-- DEINE AUFGABE --
Benenne in den Datensätzen „Confirmation“ überall in „Contract Note“ um und gib die Zeilen sonst unverändert wieder.

-- DATEN ZUR AUFGABE --
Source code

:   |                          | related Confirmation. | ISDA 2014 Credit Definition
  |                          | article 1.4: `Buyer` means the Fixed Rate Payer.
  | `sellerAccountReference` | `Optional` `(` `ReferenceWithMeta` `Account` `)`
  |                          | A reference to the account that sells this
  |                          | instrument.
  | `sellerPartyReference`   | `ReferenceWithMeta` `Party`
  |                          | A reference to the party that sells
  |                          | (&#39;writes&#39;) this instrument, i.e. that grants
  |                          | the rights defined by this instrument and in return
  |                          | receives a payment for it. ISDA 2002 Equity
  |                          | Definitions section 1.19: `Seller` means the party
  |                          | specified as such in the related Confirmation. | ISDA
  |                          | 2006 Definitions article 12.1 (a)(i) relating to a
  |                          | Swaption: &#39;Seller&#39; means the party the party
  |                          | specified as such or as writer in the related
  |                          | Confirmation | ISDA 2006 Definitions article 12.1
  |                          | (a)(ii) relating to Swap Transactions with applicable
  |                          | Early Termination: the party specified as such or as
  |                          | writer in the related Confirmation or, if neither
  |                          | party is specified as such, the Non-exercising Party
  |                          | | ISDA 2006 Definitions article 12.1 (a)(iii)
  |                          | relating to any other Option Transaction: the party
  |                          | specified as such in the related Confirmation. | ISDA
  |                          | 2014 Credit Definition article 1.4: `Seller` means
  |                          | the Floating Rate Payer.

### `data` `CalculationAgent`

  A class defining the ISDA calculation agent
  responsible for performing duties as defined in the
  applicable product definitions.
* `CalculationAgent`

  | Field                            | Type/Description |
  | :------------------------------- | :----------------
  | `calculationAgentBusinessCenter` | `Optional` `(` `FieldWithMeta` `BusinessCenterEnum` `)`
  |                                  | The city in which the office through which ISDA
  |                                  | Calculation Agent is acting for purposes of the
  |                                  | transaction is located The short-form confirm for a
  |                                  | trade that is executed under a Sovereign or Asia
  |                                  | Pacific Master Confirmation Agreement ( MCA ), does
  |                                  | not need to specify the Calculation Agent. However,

-- ERGEBNIS DER ÜBUNG --
Source code

:   |                          | related Contract Note. | ISDA 2014 Credit Definition
  |                          | article 1.4: `Buyer` means the Fixed Rate Payer.
  | `sellerAccountReference` | `Optional` `(` `ReferenceWithMeta` `Account` `)`
  |                          | A reference to the account that sells this
  |                          | instrument.
  | `sellerPartyReference`   | `ReferenceWithMeta` `Party`
  |                          | A reference to the party that sells
  |                          | (&#39;writes&#39;) this instrument, i.e. that grants
  |                          | the rights defined by this instrument and in return
  |                          | receives a payment for it. ISDA 2002 Equity
  |                          | Definitions section 1.19: `Seller` means the party
  |                          | specified as such in the related Contract Note. | ISDA
  |                          | 2006 Definitions article 12.1 (a)(i) relating to a
  |                          | Swaption: &#39;Seller&#39; means the party the party
  |                          | specified as such or as writer in the related
  |                          | Contract Note | ISDA 2006 Definitions article 12.1
  |                          | (a)(ii) relating to Swap Transactions with applicable
  |                          | Early Termination: the party specified as such or as
  |                          | writer in the related Contract Note or, if neither
  |                          | party is specified as such, the Non-exercising Party
  |                          | | ISDA 2006 Definitions article 12.1 (a)(iii)
  |                          | relating to any other Option Transaction: the party
  |                          | specified as such in the related Contract Note. | ISDA
  |                          | 2014 Credit Definition article 1.4: `Seller` means
  |                          | the Floating Rate Payer.

### `data` `CalculationAgent`

  A class defining the ISDA calculation agent
  responsible for performing duties as defined in the
  applicable product definitions.
* `CalculationAgent`

  | Field                            | Type/Description |
  | :------------------------------- | :----------------
  | `calculationAgentBusinessCenter` | `Optional` `(` `FieldWithMeta` `BusinessCenterEnum` `)`
  |                                  | The city in which the office through which ISDA
  |                                  | Calculation Agent is acting for purposes of the
  |                                  | transaction is located The short-form confirm for a
  |                                  | trade that is executed under a Sovereign or Asia
  |                                  | Pacific Master Contract Note Agreement ( MCA ), does
  |                                  | not need to specify the Calculation Agent. However,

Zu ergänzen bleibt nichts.